Even after the message of Jesus of Nazareth, which included love and care and compassion, the Bible goes on to close with the violent visions of Revelation. Perhaps it’s not appreciated so much in the present day, but the Apocalypse had a difficult time making it into the Good Book. Unfortunately the reasons weren’t that it was a book of horror, but the very fact that its status was debated should give us pause when hiding behind the rhetoric of a canon with its door slammed shut. The Bible contains some high, soaring words of noble thoughts and divine consolation. God can be an empathetic lover. With its status, in toto, as a book of divine revelation we have to pay serious attention to the fact of its participation in the genre of horror. Much of this is in the backstory of the films I discuss in Holy Horror. Others may have already explored this dynamic of Scripture, but it’s often a Good Book gone bad.


Defining Evangelicals

Like most Americans I have trouble getting over the button-down image of Evangelicals that has now become so distinctive. In reality Evangelicalism has nothing to do with Jesus, but it comes down to basically two things: a conservative haircut and belief in the superiority of males. The latter point is made by Rodney Hessinger and Kristen Toby in an opinion piece on Cleveland.com. Asking the question that’s on all logical minds—how can Evangelicals stand by a president who credibly cheated on his wife just after their child was born?—they come to the conclusion that patriarchy trumps all forms of righteousness. I know this from sad personal experience. The Bible, Evangelicals claim, gives men the headship of the household. They may sin, yes, but even with that their lordship must remain intact. That is the non-negotiable fact of Evangelicalism.
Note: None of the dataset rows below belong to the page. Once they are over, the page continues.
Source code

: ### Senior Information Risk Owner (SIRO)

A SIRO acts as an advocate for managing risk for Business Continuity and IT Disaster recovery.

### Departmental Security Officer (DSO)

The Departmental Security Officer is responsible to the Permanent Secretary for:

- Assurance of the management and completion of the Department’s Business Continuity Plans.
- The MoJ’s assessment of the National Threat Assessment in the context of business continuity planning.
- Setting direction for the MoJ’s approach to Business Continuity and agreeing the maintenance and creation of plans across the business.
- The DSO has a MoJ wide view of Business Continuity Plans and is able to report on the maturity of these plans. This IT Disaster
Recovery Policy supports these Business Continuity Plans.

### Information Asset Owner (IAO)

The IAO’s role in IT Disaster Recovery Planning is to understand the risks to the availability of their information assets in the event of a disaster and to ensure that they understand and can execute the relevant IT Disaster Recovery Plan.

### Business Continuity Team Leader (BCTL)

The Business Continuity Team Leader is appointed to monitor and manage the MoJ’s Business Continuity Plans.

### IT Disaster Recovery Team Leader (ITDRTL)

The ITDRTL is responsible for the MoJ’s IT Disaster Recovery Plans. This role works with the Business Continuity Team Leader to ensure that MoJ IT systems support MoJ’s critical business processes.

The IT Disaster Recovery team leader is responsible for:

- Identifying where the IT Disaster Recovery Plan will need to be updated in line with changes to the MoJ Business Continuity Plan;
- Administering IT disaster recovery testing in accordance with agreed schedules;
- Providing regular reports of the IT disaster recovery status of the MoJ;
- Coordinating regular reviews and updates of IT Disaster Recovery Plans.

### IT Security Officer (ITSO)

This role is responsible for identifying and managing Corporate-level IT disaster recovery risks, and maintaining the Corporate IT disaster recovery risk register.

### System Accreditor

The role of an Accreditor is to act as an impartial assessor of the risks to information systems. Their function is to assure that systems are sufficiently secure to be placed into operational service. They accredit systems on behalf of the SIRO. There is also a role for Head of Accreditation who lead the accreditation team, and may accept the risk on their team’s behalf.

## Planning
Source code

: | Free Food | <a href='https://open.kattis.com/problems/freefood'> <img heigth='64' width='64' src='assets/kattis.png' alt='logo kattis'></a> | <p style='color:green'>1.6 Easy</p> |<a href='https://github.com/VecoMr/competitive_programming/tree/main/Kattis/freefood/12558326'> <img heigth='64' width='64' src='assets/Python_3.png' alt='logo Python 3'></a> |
I was a teenage Evangelical. I grew up in a household where my mother refused to divorce her alcoholic husband because it was against Evangelical teaching. Sexual sins were well nigh unforgivable. In fact, adultery, of which 45 has credibly been accused, was a death-penalty offense according to the Good Book. About the only thing worse than sexual sins way lying. I can’t believe I’m getting old school on Evangelicalism, but I have to say Fundamentalism isn’t what it used to be. In college I knew people who believed we should reinstitute stoning for adultery. Instead we now use it as an excuse to elect unqualified presidents. And yes, we’d like to keep the brand, thank you. Commandments have now become negotiable.

Our society is very sick. Unlike the narrative Evangelicals weave, the illness is within them. Divorce rates are higher among Evangelicals than among atheists. Evangelicals are more likely to own guns than Unitarians. Evangelicals will lie more readily than any agnostic. Some of the more extreme want to reintroduce slavery. Through it all they claim to follow the Bible. Their support of Trump has given the lie to what they claim as a religious faith. Even Jesus, meek and mild, had harsh words to say about adultery. This is something you just don’t do. Promise your faith to one woman until a porn star comes to play at your resort—I don’t recall that being in Scripture anywhere. Evangelicalism hasn’t lost its soul, it’s lost its mind. Given what they’re doing in his name, Jesus must be rolling over in his grave.